Can you reproduce the listing, starting at its first line and ending at the line containing "EAAのトレーニング面での効果", with "Tadschikistan" changed to "Tajikistan" and everything else left as it is?
*** Opening of PROVIDED DATA ***
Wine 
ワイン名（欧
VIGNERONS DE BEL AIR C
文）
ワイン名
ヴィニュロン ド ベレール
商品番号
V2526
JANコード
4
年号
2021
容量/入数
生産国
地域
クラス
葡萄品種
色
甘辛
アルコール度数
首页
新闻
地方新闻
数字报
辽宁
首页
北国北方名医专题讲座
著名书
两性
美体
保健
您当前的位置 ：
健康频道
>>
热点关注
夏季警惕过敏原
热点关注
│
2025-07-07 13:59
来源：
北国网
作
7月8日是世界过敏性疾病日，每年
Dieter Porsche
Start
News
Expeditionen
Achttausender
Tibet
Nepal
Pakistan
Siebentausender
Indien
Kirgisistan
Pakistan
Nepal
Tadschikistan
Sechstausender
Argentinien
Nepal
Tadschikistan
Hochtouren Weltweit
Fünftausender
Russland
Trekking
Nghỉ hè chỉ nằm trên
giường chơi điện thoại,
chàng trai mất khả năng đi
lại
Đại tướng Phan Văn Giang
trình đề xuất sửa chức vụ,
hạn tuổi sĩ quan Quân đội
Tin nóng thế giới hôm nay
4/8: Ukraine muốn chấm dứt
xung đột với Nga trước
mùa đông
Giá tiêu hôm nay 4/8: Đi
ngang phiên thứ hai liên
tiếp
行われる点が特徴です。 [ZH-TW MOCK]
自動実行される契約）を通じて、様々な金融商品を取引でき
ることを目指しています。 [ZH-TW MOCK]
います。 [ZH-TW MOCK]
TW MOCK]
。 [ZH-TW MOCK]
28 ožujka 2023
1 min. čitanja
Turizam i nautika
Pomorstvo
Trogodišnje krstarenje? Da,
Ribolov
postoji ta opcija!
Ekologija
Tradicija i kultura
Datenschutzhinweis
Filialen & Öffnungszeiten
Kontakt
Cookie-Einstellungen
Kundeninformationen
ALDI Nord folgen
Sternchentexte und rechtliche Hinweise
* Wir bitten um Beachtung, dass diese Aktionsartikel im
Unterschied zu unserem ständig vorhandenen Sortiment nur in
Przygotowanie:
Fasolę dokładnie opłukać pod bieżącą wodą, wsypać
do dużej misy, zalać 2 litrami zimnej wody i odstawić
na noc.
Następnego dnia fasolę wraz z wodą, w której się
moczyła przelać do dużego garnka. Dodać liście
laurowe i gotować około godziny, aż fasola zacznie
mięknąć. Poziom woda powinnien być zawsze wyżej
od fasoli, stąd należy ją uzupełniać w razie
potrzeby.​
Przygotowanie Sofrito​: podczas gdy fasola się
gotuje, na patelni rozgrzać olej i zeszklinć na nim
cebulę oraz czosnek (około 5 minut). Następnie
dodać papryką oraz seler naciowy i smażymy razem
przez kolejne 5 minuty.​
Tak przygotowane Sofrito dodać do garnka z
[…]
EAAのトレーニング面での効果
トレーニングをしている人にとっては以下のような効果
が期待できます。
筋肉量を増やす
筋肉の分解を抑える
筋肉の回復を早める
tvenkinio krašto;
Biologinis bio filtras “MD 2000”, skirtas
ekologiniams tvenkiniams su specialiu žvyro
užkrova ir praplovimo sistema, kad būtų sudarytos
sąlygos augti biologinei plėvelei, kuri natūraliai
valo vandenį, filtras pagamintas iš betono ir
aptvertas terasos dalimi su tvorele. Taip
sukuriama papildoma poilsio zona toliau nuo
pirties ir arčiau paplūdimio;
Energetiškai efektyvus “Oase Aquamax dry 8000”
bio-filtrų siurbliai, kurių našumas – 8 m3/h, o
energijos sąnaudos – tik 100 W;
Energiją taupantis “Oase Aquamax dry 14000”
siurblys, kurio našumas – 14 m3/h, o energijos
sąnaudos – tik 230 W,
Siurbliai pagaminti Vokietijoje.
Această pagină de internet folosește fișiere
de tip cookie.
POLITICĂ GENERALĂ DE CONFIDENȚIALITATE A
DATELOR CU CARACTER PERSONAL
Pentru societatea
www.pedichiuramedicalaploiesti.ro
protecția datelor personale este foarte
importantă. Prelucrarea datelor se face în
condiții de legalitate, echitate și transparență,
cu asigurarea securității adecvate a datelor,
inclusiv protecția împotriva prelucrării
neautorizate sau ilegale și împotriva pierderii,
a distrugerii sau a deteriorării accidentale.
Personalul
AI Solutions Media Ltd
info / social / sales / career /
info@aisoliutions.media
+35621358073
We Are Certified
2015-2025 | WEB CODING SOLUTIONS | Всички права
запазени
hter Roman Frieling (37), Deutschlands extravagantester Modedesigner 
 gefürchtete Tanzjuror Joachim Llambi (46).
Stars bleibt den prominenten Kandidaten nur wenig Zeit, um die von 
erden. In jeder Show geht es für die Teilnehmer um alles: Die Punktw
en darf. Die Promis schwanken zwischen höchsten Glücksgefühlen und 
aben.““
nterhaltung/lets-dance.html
*** Close of PROVIDED DATA ***
● EXERCISE ANSWER:
Wine 
ワイン名（欧
VIGNERONS DE BEL AIR C
文）
ワイン名
ヴィニュロン ド ベレール
商品番号
V2526
JANコード
4
年号
2021
容量/入数
生産国
地域
クラス
葡萄品種
色
甘辛
アルコール度数
首页
新闻
地方新闻
数字报
辽宁
首页
北国北方名医专题讲座
著名书
两性
美体
保健
您当前的位置 ：
健康频道
>>
热点关注
夏季警惕过敏原
热点关注
│
2025-07-07 13:59
来源：
北国网
作
7月8日是世界过敏性疾病日，每年
Dieter Porsche
Start
News
Expeditionen
Achttausender
Tibet
Nepal
Pakistan
Siebentausender
Indien
Kirgisistan
Pakistan
Nepal
Tajikistan
Sechstausender
Argentinien
Nepal
Tajikistan
Hochtouren Weltweit
Fünftausender
Russland
Trekking
Nghỉ hè chỉ nằm trên
giường chơi điện thoại,
chàng trai mất khả năng đi
lại
Đại tướng Phan Văn Giang
trình đề xuất sửa chức vụ,
hạn tuổi sĩ quan Quân đội
Tin nóng thế giới hôm nay
4/8: Ukraine muốn chấm dứt
xung đột với Nga trước
mùa đông
Giá tiêu hôm nay 4/8: Đi
ngang phiên thứ hai liên
tiếp
行われる点が特徴です。 [ZH-TW MOCK]
自動実行される契約）を通じて、様々な金融商品を取引でき
ることを目指しています。 [ZH-TW MOCK]
います。 [ZH-TW MOCK]
TW MOCK]
。 [ZH-TW MOCK]
28 ožujka 2023
1 min. čitanja
Turizam i nautika
Pomorstvo
Trogodišnje krstarenje? Da,
Ribolov
postoji ta opcija!
Ekologija
Tradicija i kultura
Datenschutzhinweis
Filialen & Öffnungszeiten
Kontakt
Cookie-Einstellungen
Kundeninformationen
ALDI Nord folgen
Sternchentexte und rechtliche Hinweise
* Wir bitten um Beachtung, dass diese Aktionsartikel im
Unterschied zu unserem ständig vorhandenen Sortiment nur in
Przygotowanie:
Fasolę dokładnie opłukać pod bieżącą wodą, wsypać
do dużej misy, zalać 2 litrami zimnej wody i odstawić
na noc.
Następnego dnia fasolę wraz z wodą, w której się
moczyła przelać do dużego garnka. Dodać liście
laurowe i gotować około godziny, aż fasola zacznie
mięknąć. Poziom woda powinnien być zawsze wyżej
od fasoli, stąd należy ją uzupełniać w razie
potrzeby.​
Przygotowanie Sofrito​: podczas gdy fasola się
gotuje, na patelni rozgrzać olej i zeszklinć na nim
cebulę oraz czosnek (około 5 minut). Następnie
dodać papryką oraz seler naciowy i smażymy razem
przez kolejne 5 minuty.​
Tak przygotowane Sofrito dodać do garnka z
[…]
EAAのトレーニング面での効果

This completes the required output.